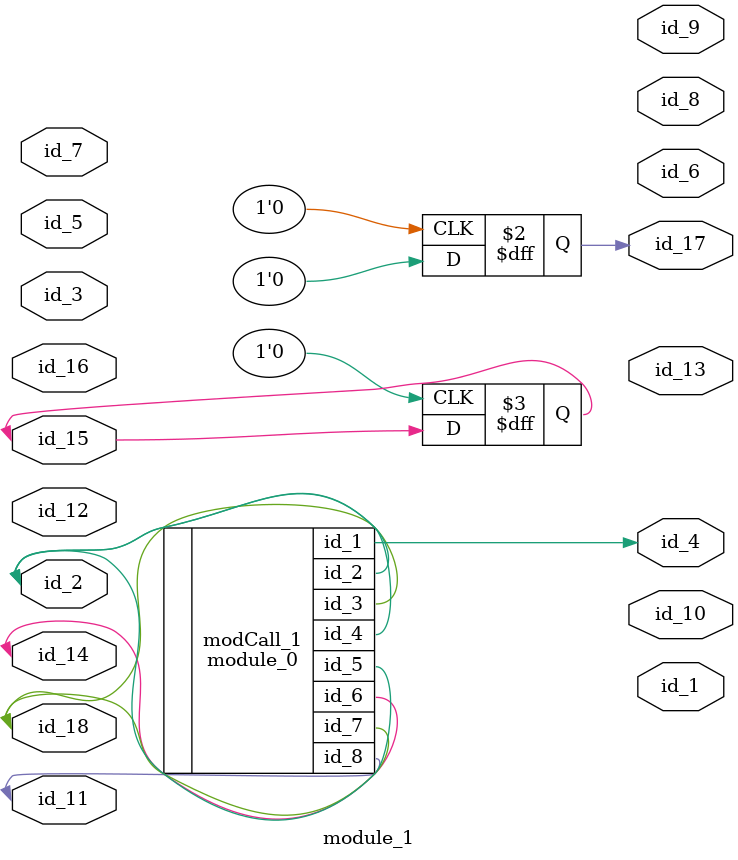
<source format=v>
module module_0 (
    id_1,
    id_2,
    id_3,
    id_4,
    id_5,
    id_6,
    id_7,
    id_8
);
  inout wire id_8;
  inout wire id_7;
  output wire id_6;
  assign module_1.id_17 = 0;
  output wire id_5;
  inout wire id_4;
  inout wire id_3;
  inout wire id_2;
  output wire id_1;
  wire  id_9  ,  id_10  ,  id_11  ,  id_12  ,  id_13  ,  id_14  ,  id_15  ,  id_16  ,  id_17  ,  id_18  ,  id_19  ,  id_20  ,  id_21  ,  id_22  ,  id_23  ,  id_24  ,  id_25  ,  id_26  ,  id_27  ,  id_28  ,  id_29  ,  id_30  ,  id_31  ,  id_32  ,  id_33  ;
endmodule
module module_1 (
    id_1,
    id_2,
    id_3,
    id_4,
    id_5,
    id_6,
    id_7,
    id_8,
    id_9,
    id_10,
    id_11,
    id_12,
    id_13,
    id_14,
    id_15,
    id_16,
    id_17,
    id_18
);
  inout wire id_18;
  output reg id_17;
  inout wire id_16;
  inout reg id_15;
  inout wire id_14;
  output wire id_13;
  inout wire id_12;
  inout wire id_11;
  output wire id_10;
  module_0 modCall_1 (
      id_4,
      id_2,
      id_18,
      id_2,
      id_2,
      id_14,
      id_18,
      id_11
  );
  output wire id_9;
  output wire id_8;
  input wire id_7;
  output wire id_6;
  inout wire id_5;
  output wire id_4;
  inout wire id_3;
  inout wire id_2;
  output wire id_1;
  always @(posedge 1'b0 == (-1 & 1)) begin : LABEL_0
    id_15 <= id_15;
    id_17 = -1'h0;
  end
endmodule

</source>
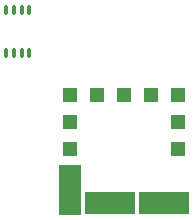
<source format=gbr>
%TF.GenerationSoftware,KiCad,Pcbnew,9.0.4*%
%TF.CreationDate,2025-09-08T14:57:01+09:00*%
%TF.ProjectId,Arm_Main,41726d5f-4d61-4696-9e2e-6b696361645f,rev?*%
%TF.SameCoordinates,Original*%
%TF.FileFunction,Paste,Top*%
%TF.FilePolarity,Positive*%
%FSLAX46Y46*%
G04 Gerber Fmt 4.6, Leading zero omitted, Abs format (unit mm)*
G04 Created by KiCad (PCBNEW 9.0.4) date 2025-09-08 14:57:01*
%MOMM*%
%LPD*%
G01*
G04 APERTURE LIST*
G04 Aperture macros list*
%AMRoundRect*
0 Rectangle with rounded corners*
0 $1 Rounding radius*
0 $2 $3 $4 $5 $6 $7 $8 $9 X,Y pos of 4 corners*
0 Add a 4 corners polygon primitive as box body*
4,1,4,$2,$3,$4,$5,$6,$7,$8,$9,$2,$3,0*
0 Add four circle primitives for the rounded corners*
1,1,$1+$1,$2,$3*
1,1,$1+$1,$4,$5*
1,1,$1+$1,$6,$7*
1,1,$1+$1,$8,$9*
0 Add four rect primitives between the rounded corners*
20,1,$1+$1,$2,$3,$4,$5,0*
20,1,$1+$1,$4,$5,$6,$7,0*
20,1,$1+$1,$6,$7,$8,$9,0*
20,1,$1+$1,$8,$9,$2,$3,0*%
G04 Aperture macros list end*
%ADD10RoundRect,0.045000X0.105000X-0.355000X0.105000X0.355000X-0.105000X0.355000X-0.105000X-0.355000X0*%
%ADD11R,1.143000X1.143000*%
%ADD12R,4.191000X1.905000*%
%ADD13R,1.905000X4.191000*%
G04 APERTURE END LIST*
D10*
%TO.C,SB1*%
X107400000Y-71620000D03*
X108050000Y-71620000D03*
X108700000Y-71620000D03*
X109350000Y-71620000D03*
X109350000Y-67920000D03*
X108700000Y-67920000D03*
X108050000Y-67920000D03*
X107400000Y-67920000D03*
%TD*%
D11*
%TO.C,MD1*%
X121922000Y-79770000D03*
D12*
X120779000Y-84342000D03*
X116207000Y-84342000D03*
D13*
X112778000Y-83199000D03*
D11*
X112778000Y-79770000D03*
X112778000Y-75198000D03*
X117350000Y-75198000D03*
X119636000Y-75198000D03*
X121922000Y-75198000D03*
X121922000Y-77484000D03*
X112778000Y-77484000D03*
X115064000Y-75198000D03*
%TD*%
M02*

</source>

=== Task goal ===
Taking the line containing "<source format=gbr>" as the first, please return it and every line after it through the end of the entries, exactly and only those.

=== Solution to the problem ===
<source format=gbr>
%TF.GenerationSoftware,KiCad,Pcbnew,9.0.4*%
%TF.CreationDate,2025-09-08T14:57:01+09:00*%
%TF.ProjectId,Arm_Main,41726d5f-4d61-4696-9e2e-6b696361645f,rev?*%
%TF.SameCoordinates,Original*%
%TF.FileFunction,Paste,Top*%
%TF.FilePolarity,Positive*%
%FSLAX46Y46*%
G04 Gerber Fmt 4.6, Leading zero omitted, Abs format (unit mm)*
G04 Created by KiCad (PCBNEW 9.0.4) date 2025-09-08 14:57:01*
%MOMM*%
%LPD*%
G01*
G04 APERTURE LIST*
G04 Aperture macros list*
%AMRoundRect*
0 Rectangle with rounded corners*
0 $1 Rounding radius*
0 $2 $3 $4 $5 $6 $7 $8 $9 X,Y pos of 4 corners*
0 Add a 4 corners polygon primitive as box body*
4,1,4,$2,$3,$4,$5,$6,$7,$8,$9,$2,$3,0*
0 Add four circle primitives for the rounded corners*
1,1,$1+$1,$2,$3*
1,1,$1+$1,$4,$5*
1,1,$1+$1,$6,$7*
1,1,$1+$1,$8,$9*
0 Add four rect primitives between the rounded corners*
20,1,$1+$1,$2,$3,$4,$5,0*
20,1,$1+$1,$4,$5,$6,$7,0*
20,1,$1+$1,$6,$7,$8,$9,0*
20,1,$1+$1,$8,$9,$2,$3,0*%
G04 Aperture macros list end*
%ADD10RoundRect,0.045000X0.105000X-0.355000X0.105000X0.355000X-0.105000X0.355000X-0.105000X-0.355000X0*%
%ADD11R,1.143000X1.143000*%
%ADD12R,4.191000X1.905000*%
%ADD13R,1.905000X4.191000*%
G04 APERTURE END LIST*
D10*
%TO.C,SB1*%
X107400000Y-71620000D03*
X108050000Y-71620000D03*
X108700000Y-71620000D03*
X109350000Y-71620000D03*
X109350000Y-67920000D03*
X108700000Y-67920000D03*
X108050000Y-67920000D03*
X107400000Y-67920000D03*
%TD*%
D11*
%TO.C,MD1*%
X121922000Y-79770000D03*
D12*
X120779000Y-84342000D03*
X116207000Y-84342000D03*
D13*
X112778000Y-83199000D03*
D11*
X112778000Y-79770000D03*
X112778000Y-75198000D03*
X117350000Y-75198000D03*
X119636000Y-75198000D03*
X121922000Y-75198000D03*
X121922000Y-77484000D03*
X112778000Y-77484000D03*
X115064000Y-75198000D03*
%TD*%
M02*

</source>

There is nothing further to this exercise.